Food processing positions are often entry level positions requiring little to no formal education to begin work. Food processing workers must have knowledge of all safety and food regulations set forth by the FDA and other government organizations as well as those set forth by the standard of quality of their respective employer.
Food processing workers either work in large manufacturing companies, or in processing plants adjacent to farms. Food processors employed in the meat packing industry work in slaughter houses. Often times food processing employees are required to operate heavy machinery which may pose a potentially dangerous risk.
Earning vary by location, industry and specialization. On average, food processing employees make anywhere between $22,000 and $25,000 annually with possible added benefits depending on employer. Food processing employees, such as meat packaging employees, may belong to a labor union of some sort who can negotiate better working conditions as well as higher rates of pay and other benefits.*
*According to the BLS, http://www.bls.gov/oco/
Employees who show management or supervisor potential or who have extensive experience may be selected for promotion to managerial or supervisor positions. These positions in general will garner larger wages. They have a less direct impact with the food processing but rather instead take an administrative overview approach.
Job Description and Outlook
Food processing employees partake in a variety of responsibilities relating to the food industry. This may include working with raw products such as agricultual crops or slaughter animals, or working in large factories to produce ready to consume snacks and other foods. Food processing employees can be general manufactureres or specialize in a specific sector of food processing such as slaughter, baking, or other type of manufacturing.

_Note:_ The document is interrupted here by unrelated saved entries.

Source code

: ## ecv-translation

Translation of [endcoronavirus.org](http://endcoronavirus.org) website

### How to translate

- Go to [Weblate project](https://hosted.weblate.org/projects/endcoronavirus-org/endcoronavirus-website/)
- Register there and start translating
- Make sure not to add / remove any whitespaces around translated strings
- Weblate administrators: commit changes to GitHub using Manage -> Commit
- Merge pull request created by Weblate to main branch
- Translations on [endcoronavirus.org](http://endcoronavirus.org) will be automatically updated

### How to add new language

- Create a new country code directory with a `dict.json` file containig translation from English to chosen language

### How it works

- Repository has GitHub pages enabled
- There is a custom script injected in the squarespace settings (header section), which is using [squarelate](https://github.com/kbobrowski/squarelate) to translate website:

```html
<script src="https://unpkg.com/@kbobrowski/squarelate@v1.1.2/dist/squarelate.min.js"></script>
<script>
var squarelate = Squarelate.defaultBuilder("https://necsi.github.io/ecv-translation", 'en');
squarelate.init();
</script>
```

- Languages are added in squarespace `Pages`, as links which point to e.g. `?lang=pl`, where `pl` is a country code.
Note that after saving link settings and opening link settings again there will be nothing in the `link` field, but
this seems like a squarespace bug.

Bakers in the food processing industry manufacture snack cakes, cookies and other baked goods for mass food production. Bakers produce baked goods such as sliced bread in large quantities for logistical shipping to grocery stores and other retail outlet stores across the country. Bakers must be experienced in baking, especially for large quantities and must be familiar with stabilizing ingredients to help keep bread fresh longer.
Food processors in meat packing can be involved in anything from raising animals for slaughter, to working in the actual slaughter house preparing meat for packaging. Meat packers work in large factories, often with potentialy dangerous equipment such as band saws. Due to the fact that meat packaging employees work directly with raw meat materials, they must have the highest degree of sanitation.

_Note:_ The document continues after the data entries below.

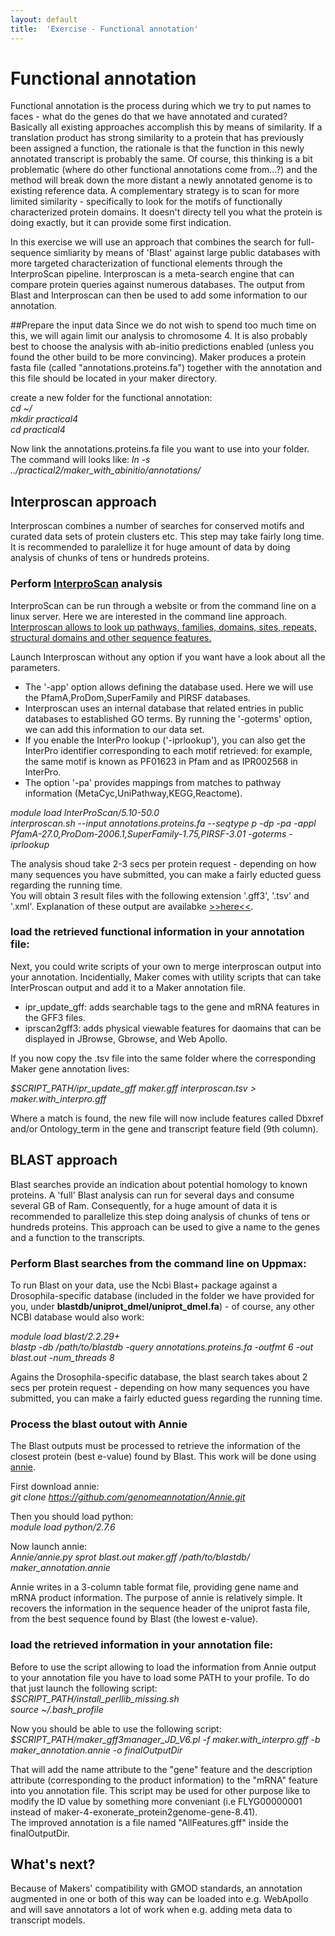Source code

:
 ```yaml
---
layout: default
title:  'Exercise - Functional annotation'
---
```


# Functional annotation

Functional annotation is the process during which we try to put names to faces - what do the genes do that we have annotated and curated? Basically all existing approaches accomplish this by means of similarity. If a translation product has strong similarity to a protein that has previously been assigned a function, the rationale is that the function in this newly annotated transcript is probably the same. Of course, this thinking is a bit problematic (where do other functional annotations come from...?) and the method will break down the more distant a newly annotated genome is to existing reference data. A complementary strategy is to scan for more limited similarity - specifically to look for the motifs of functionally characterized protein domains. It doesn't directy tell you what the protein is doing exactly, but it can provide some first indication.

In this exercise we will use an approach that combines the search for full-sequence simliarity by means of 'Blast' against large public databases with more targeted characterization of functional elements through the InterproScan pipeline. Interproscan is a meta-search engine that can compare protein queries against numerous databases. The output from Blast and Interproscan can then be used to add some information to our annotation.

##Prepare the input data
Since we do not wish to spend too much time on this, we will again limit our analysis to chromosome 4. It is also probably best to choose the analysis with ab-initio predictions enabled (unless you found the other build to be more convincing). Maker produces a protein fasta file (called "annotations.proteins.fa") together with the annotation and this file should be located in your maker directory.

create a new folder for the functional annotation:  
*cd ~/*  
*mkdir practical4*  
*cd practical4*  

Now link the annotations.proteins.fa file you want to use into your folder. The command will looks like:
*ln -s ../practical2/maker_with_abinitio/annotations/*  

## Interproscan approach
 Interproscan combines a number of searches for conserved motifs and curated data sets of protein clusters etc. This step may take fairly long time. It is recommended to paralellize it for huge amount of data by doing analysis of chunks of tens or hundreds proteins.

### Perform [InterproScan](https://code.google.com/p/interproscan/wiki/DevDocIntroduction) analysis
InterproScan can be run through a website or from the command line on a linux server. Here we are interested in the command line approach.
<u>Interproscan allows to look up pathways, families, domains, sites, repeats, structural domains and other sequence features.</u>  

Launch Interproscan without any option if you want have a look about all the parameters.

- The '-app' option allows defining the database used. Here we will use the PfamA,ProDom,SuperFamily and PIRSF databases.  
- Interproscan uses an internal database that related entries in public databases to established GO terms. By running the '-goterms' option, we can add this information to our data set.
- If you enable the InterPro lookup ('-iprlookup'), you can also get the InterPro identifier corresponding to each motif retrieved: for example, the same motif is known as PF01623 in Pfam and as IPR002568 in InterPro. 
- The option '-pa' provides mappings from matches to pathway information (MetaCyc,UniPathway,KEGG,Reactome).

*module load InterProScan/5.10-50.0*  
*interproscan.sh --input annotations.proteins.fa --seqtype p -dp -pa -appl PfamA-27.0,ProDom-2006.1,SuperFamily-1.75,PIRSF-3.01 -goterms -iprlookup*

The analysis shoud take 2-3 secs per protein request - depending on how many sequences you have submitted, you can make a fairly educted guess regarding the running time.  
You will obtain 3 result files with the following extension '.gff3', '.tsv' and '.xml'. Explanation of these output are availabke [>>here<<](https://code.google.com/p/interproscan/wiki/OutputFormats).


### load the retrieved functional information in your annotation file:
Next, you could write scripts of your own to merge interproscan output into your annotation. Incidentially, Maker comes with utility scripts that can take InterProscan output and add it to a Maker annotation file.  

- ipr\_update\_gff: adds searchable tags to the gene and mRNA features in the GFF3 files.  
- iprscan2gff3: adds physical viewable features for daomains that can be displayed in JBrowse, Gbrowse, and Web Apollo.

If you now copy the .tsv file into the same folder where the corresponding Maker gene annotation lives:

*$SCRIPT\_PATH/ipr\_update\_gff maker.gff interproscan.tsv &gt; maker.with\_interpro.gff*

Where a match is found, the new file will now include features called Dbxref and/or Ontology_term in the gene and transcript feature field (9th column).


## BLAST approach
Blast searches provide an indication about potential homology to known proteins.
A 'full' Blast analysis can run for several days and consume several GB of Ram. Consequently, for a huge amount of data it is recommended to parallelize this step doing analysis of chunks of tens or hundreds proteins. This approach can be used to give a name to the genes and a function to the transcripts.

### Perform Blast searches from the command line on Uppmax:

To run Blast on your data, use the Ncbi Blast+ package against a Drosophila-specific database (included in the folder we have provided for you, under **blastdb/uniprot\_dmel/uniprot\_dmel.fa**) - of course, any other NCBI database would also work:

*module load blast/2.2.29+*  
*blastp -db /path/to/blastdb -query annotations.proteins.fa -outfmt 6 -out blast.out -num_threads 8*

Agains the Drosophila-specific database, the blast search takes about 2 secs per protein request - depending on how many sequences you have submitted, you can make a fairly educted guess regarding the running time.

### Process the blast outout with Annie
The Blast outputs must be processed to retrieve the information of the closest protein (best e-value) found by Blast. This work will be done using [annie](http://genomeannotation.github.io/Annie/).  

First download annie:  
*git clone https://github.com/genomeannotation/Annie.git*  

Then you should load python:  
*module load python/2.7.6*  

Now launch annie:  
*Annie/annie.py sprot blast.out maker.gff /path/to/blastdb/ maker\_annotation.annie*  

Annie writes in a 3-column table format file, providing gene name and mRNA product information. The purpose of annie is relatively simple. It recovers the information in the sequence header of the uniprot fasta file, from the best sequence found by Blast (the lowest e-value).

### load the retrieved information in your annotation file:  

Before to use the script allowing to load the information from Annie output to your annotation file you have to load some PATH to your profile. To do that just launch the following script:  
*$SCRIPT\_PATH/install\_perllib\_missing.sh*  
*source ~/.bash_profile*  

Now you should be able to use the following script:  
*$SCRIPT\_PATH/maker\_gff3manager\_JD\_V6.pl -f maker.with\_interpro.gff -b maker_annotation.annie -o finalOutputDir*  

That will add the name attribute to the "gene" feature and the description attribute (corresponding to the product information) to the "mRNA" feature into you annotation file. This script may be used for other purpose like to modify the ID value by something more conveniant (i.e FLYG00000001 instead of maker-4-exonerate_protein2genome-gene-8.41).  
The improved annotation is a file named "AllFeatures.gff" inside the finalOutputDir.



## What's next?

Because of Makers' compatibility with GMOD standards, an annotation augmented in one or both of this way can be loaded into e.g. WebApollo and will save annotators a lot of work when e.g. adding meta data to transcript models.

Within the the food processing industry, employees may be specially tasked to certain assignments. These include food batchmakers who prepare bulk mixes, cooking machine operators who may operate deep fryers, large industrial ovens or other machines, and package machine operators who oversee the bagging and packaging of the final product prior to outbound shipping.
Food processing employees are subject to follow all food handling guidelines set forth by the food and drug administration as well as those of the employer. Food processing employees must be well groomed and have good sanitation habits. Employees must be either clean shaven, or wear protective materials such as hair nets and other tools.

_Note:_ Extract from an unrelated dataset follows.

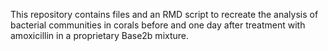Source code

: This repository contains files and an RMD script to recreate the analysis of bacterial communities in corals before and one day after treatment with amoxicillin in a proprietary Base2b mixture.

Food processing employees often work with potentially dangerous machinery such as band saws, deep fryers, open flames or ovens. These machines have the potential to cause seriuos industry or burns. Employees must be specially trained to operate these machines to prevent injury or harm.
Demand for food processing workers will increase as the general population and need for food production also increases. Food production in general is expected to grow over the next ten years.*
*According to the BLS, http://www.bls.gov/oco/
Training and Education Requirements
No formal education or training is required. Upon sucessful hire, the employee normally places the new hire on a regimented training program to allow the new hire to become acquainted with the company operations. However, individual careers and specialized positions in the industry may require some previous training. For example, bakers often are required to have previous knowledge in baking, icing and decorating which is usually aquired during an apprenticeship or other work study program.
No formal certifications are required, however bakers n the food processing industry may seek certification through the Retail Bakers of America. In addition, individual employers may require prospective employees to take certification courses overviewing safety regulations as well as company processes.
There are a number of professional associations for members of the Food procssing industry. There are a number of associations related to specific processs or jobs within the food processing industry. These include professional labor unions for meat packers, factory workers as well as associations such as the Retail Bakers of America.